• **EXTRAIT DE PAGE**:
========================================================================
Il y a des livres qui touchent, qui rendent heureux, qui donnent envie de les relire encore, de revenir quelques pages plus tôt. Le Prince à la petite tasse est de ceux-là. Emilie de Turckheim est écrivain (je vous avais d'ailleurs parlé de son dernier roman sorti en janvier ici). En cette rentrée littéraire, elle ne nous propose pas un roman, mais un récit. Le récit d'un journal qui dure neuf mois (encore neuf mois - elle avait écrit son journal de grossesse en 2015 : La Disparition du nombril) et qui nous parle de sa famille qui a accueilli un jeune Afghan, Reza, qui fuyait son pays. Emilie de Turckheim et Fabrice, son mari, ont deux enfants, Marius et Noé. Ces deux derniers ont accepté de laisser leur salle de jeu pour la transformer en chambre pour Reza. La fraternité commence là et n'en finit plus. Même si la cohabitation n'est pas simple tous les jours, elle révèle tant de choses sur la beauté de l'accueil. Il y a l'apprentissage de la langue, la compréhension de la culture, la difficulté de la distance et de l'absence de la famille dont on ne sait pas ce qu'elle est devenue, la difficulté de l'adaptation. Il y a la découverte de la poésie, l'émerveillement. Chaque moment vécu avec lui semble unique et Emilie de Turckheim nous le transmet avec beaucoup d'humilité et d'émotion.
========================================================================
• **MATÉRIEL FOURNI**:
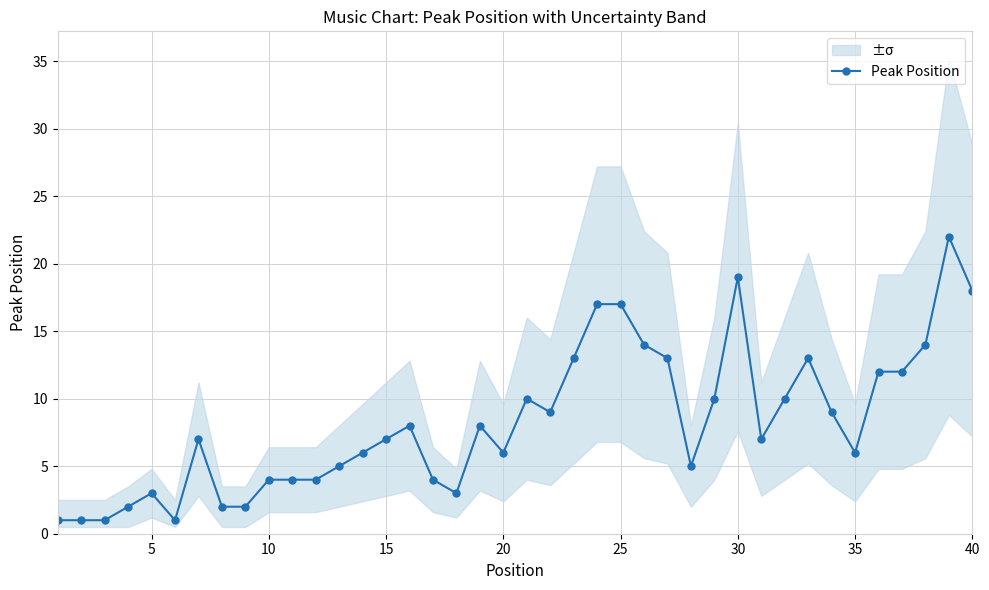

What is the greatest value displayed?

22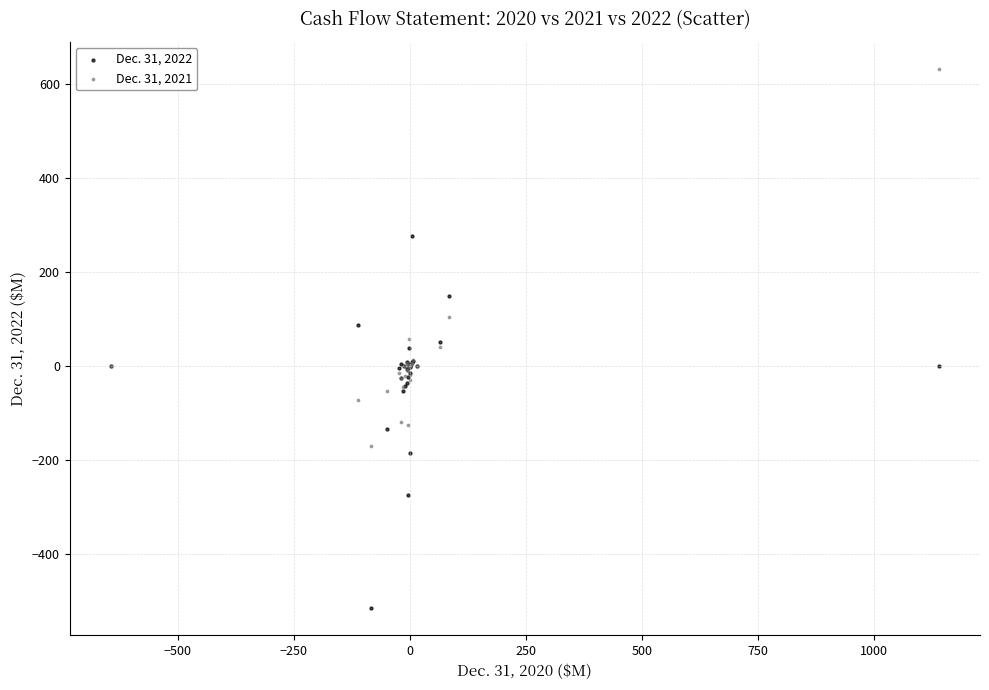

What is the X range (max minus min) for the scatter plot?

1783.6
========================================================================
Recopiez intégralement, sans rien y changer, l'extrait consacré au livre Le Prince à la petite tasse.

Il y a des livres qui touchent, qui rendent heureux, qui donnent envie de les relire encore, de revenir quelques pages plus tôt. Le Prince à la petite tasse est de ceux-là. Emilie de Turckheim est écrivain (je vous avais d'ailleurs parlé de son dernier roman sorti en janvier ici). En cette rentrée littéraire, elle ne nous propose pas un roman, mais un récit. Le récit d'un journal qui dure neuf mois (encore neuf mois - elle avait écrit son journal de grossesse en 2015 : La Disparition du nombril) et qui nous parle de sa famille qui a accueilli un jeune Afghan, Reza, qui fuyait son pays. Emilie de Turckheim et Fabrice, son mari, ont deux enfants, Marius et Noé. Ces deux derniers ont accepté de laisser leur salle de jeu pour la transformer en chambre pour Reza. La fraternité commence là et n'en finit plus. Même si la cohabitation n'est pas simple tous les jours, elle révèle tant de choses sur la beauté de l'accueil. Il y a l'apprentissage de la langue, la compréhension de la culture, la difficulté de la distance et de l'absence de la famille dont on ne sait pas ce qu'elle est devenue, la difficulté de l'adaptation. Il y a la découverte de la poésie, l'émerveillement. Chaque moment vécu avec lui semble unique et Emilie de Turckheim nous le transmet avec beaucoup d'humilité et d'émotion.